Por el contrario, quien mandaba en la relación -siempre necesaria- entre la obra y el público era la misma obra. Ésta está viva. Es como un fetiche, un ídolo o un amuleto. Se la considera como un ser vivo superior, en la que anidan fuerzas sobrenaturales (divinidades, fantasmas, ancestros, espíritus) que se comunican con los humanos a través de las obras materiales. La perfección técnica, el perfecto acabado y el uso de ciertos materiales acrecienta la fascinación que la obra suscita (pero no para producir distantes sensaciones estéticas, sino para la obra se imponga, se "materialice" efectivamente).
Ésta posee lo que en latín se denominaba una agentia, y en inglés una agency: la capacidad de actuar; se trata de un modo de actuar eficaz y efectivo de un agente. El agente no es el artista -el actuante- sino la obra.
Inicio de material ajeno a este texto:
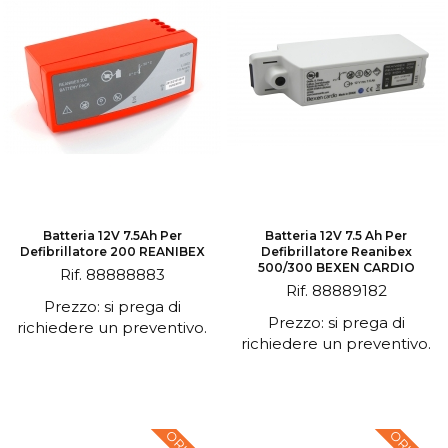
Batteria 12V 7.5Ah Per
Batteria 12V 7.5 Ah Per
Defibrillatore 200 REANIBEX
Defibrillatore Reanibex
500/300 BEXEN CARDIO
Rif. 88888883
Rif. 88889182
Prezzo: si prega di
Prezzo: si prega di
richiedere un preventivo.
richiedere un preventivo.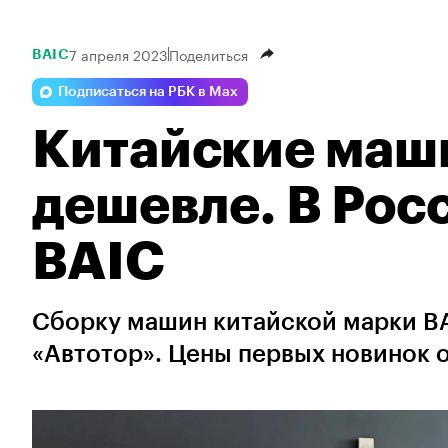
7 апреля 2023
Поделиться
BAIC
Подписаться на РБК в Max
Китайские маш
дешевле. В Рос
BAIC
Сборку машин китайской марки BA
«Автотор». Цены первых новинок 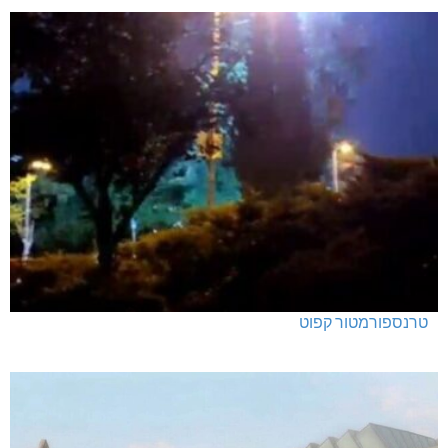
טרנספורמטור קפוט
Ésta tiene el poder de afectar a toda una comunidad. Los usos y costumbres, los anhelos y los temores, las creencias y los miedos de una comunidad están marcados por la existencia de, por ejemplo, un tótem, una estatua, un monumento sagrados. ¿Cuántos humanos no acuden a santuarios para rozar, para besar estatuas, sacadas ritualmente en procesión? Esta pieza manda sobre la comunidad, que se pone al servicio de la obra.
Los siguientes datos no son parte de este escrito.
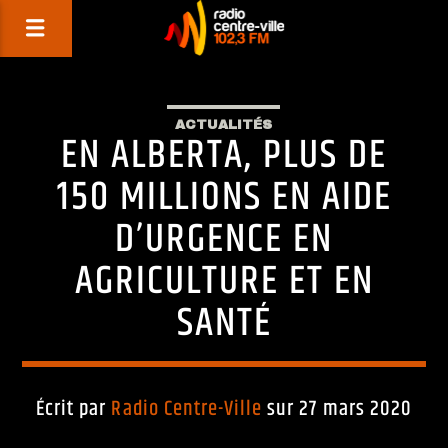
ACTUALITÉS
EN ALBERTA, PLUS DE
150 MILLIONS EN AIDE
D’URGENCE EN
AGRICULTURE ET EN
SANTÉ
Écrit par
Radio Centre-Ville
sur 27 mars 2020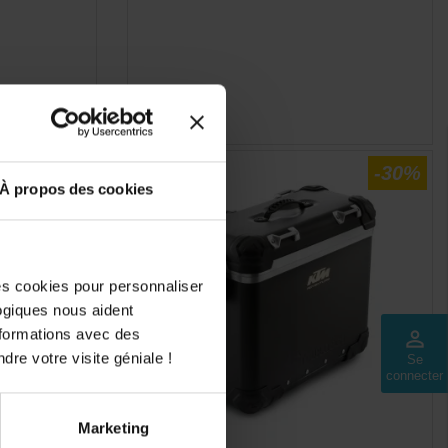
-30%
À propos des cookies
des cookies pour personnaliser
logiques nous aident
nformations avec des
perm_identity
dre votre visite géniale !
Se
connecter
Marketing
La condición de la obra no reside en su apariencia, sino en su poder de convicción, en la fe que despierta. La comunidad está a merced suya. Sin ella, sin el tótem, sin determinados motivos emblemáticos que cubren tanto hogares cuanto cuerpos tatuados, la comunidad se desharía. Decimos que el traje hace al hombre. En este caso, Gel sostenía que la creación creaba a la comunidad.
La obra mediaba entonces entre un grupo social y el mundo invisible. Pero, al mismo tiempo, mediaba entre comunidades. Por un lado, las determinaba proporcionándoles signos de reconocimiento, y por otro las abría a otras comunidades. Seguras de sí mismas, confiando en sus signos que las representaban, en la protección que les brindaban, en la seguridad moral -que se traducía en valor físico, y en capacidad de razonar- que aportaban, las comunidades, bien organizadas, sabedoras de quiénes eran, podían entrar en contacto con otras comunidades, sin temer verse diluidas o fagocitadas. Las creaciones creaban a los humanos; hacía del hombre un ser humano, que se descubría a sí mismo como un igual. La obra es un presente que intercambiamos.
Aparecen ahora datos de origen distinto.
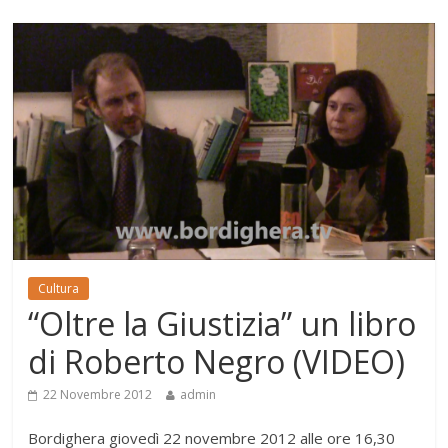
Cultura
“Oltre la Giustizia” un libro
di Roberto Negro (VIDEO)
22 Novembre 2012
admin
Bordighera giovedì 22 novembre 2012 alle ore 16,30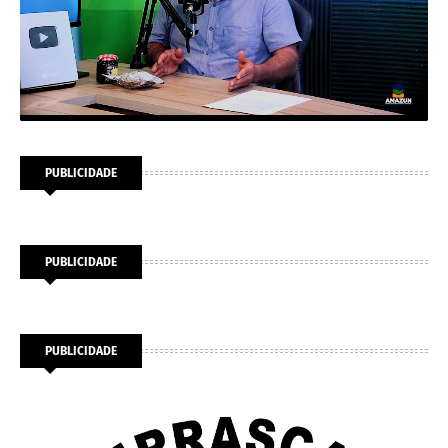
PUBLICIDADE
PUBLICIDADE
PUBLICIDADE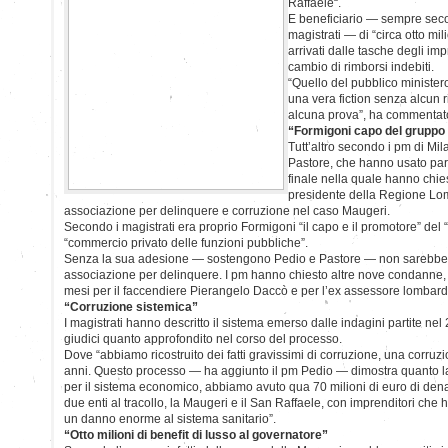
Raffaele“.
E beneficiario — sempre seco
magistrati — di “circa otto mili
arrivati dalle tasche degli i
cambio di rimborsi indebiti.
“Quello del pubblico ministero
una vera fiction senza alcun r
alcuna prova”, ha commentato
“Formigoni capo del gruppo 
Tutt’altro secondo i pm di Mi
Pastore, che hanno usato parol
finale nella quale hanno chie
presidente della Regione Lom
associazione per delinquere e corruzione nel caso Maugeri.
Secondo i magistrati era proprio Formigoni “il capo e il promotore” del 
“commercio privato delle funzioni pubbliche”.
Senza la sua adesione — sostengono Pedio e Pastore — non sarebbe e
associazione per delinquere. I pm hanno chiesto altre nove condanne, e
mesi per il faccendiere Pierangelo Daccò e per l’ex assessore lombar
“Corruzione sistemica”
I magistrati hanno descritto il sistema emerso dalle indagini partite nel
giudici quanto approfondito nel corso del processo.
Dove “abbiamo ricostruito dei fatti gravissimi di corruzione, una corruz
anni. Questo processo — ha aggiunto il pm Pedio — dimostra quanto l
per il sistema economico, abbiamo avuto qua 70 milioni di euro di dena
due enti al tracollo, la Maugeri e il San Raffaele, con imprenditori che
un danno enorme al sistema sanitario”.
“Otto milioni di benefit di lusso al governatore”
Esta función de la creación humana, el poder del arte, en suma, no es propio de sociedades "primitivas". Todos nos identificamos con signos y colores, que nos distinguen y nos agrupan, manifiestan quienes somos. Sabedores que cada grupo se ha puesto al servicio de un color, todos nos reconocemos como semejantes, nos vemos en los otros, los vemos como nosotros mismos. Creando obras nos creamos a nosotros mismos. sin el gesto creador seguiríamos siendo bestias o sombras. El ser "humano" fue, en verdad, creado el séptimo día, el día del ocio creativo.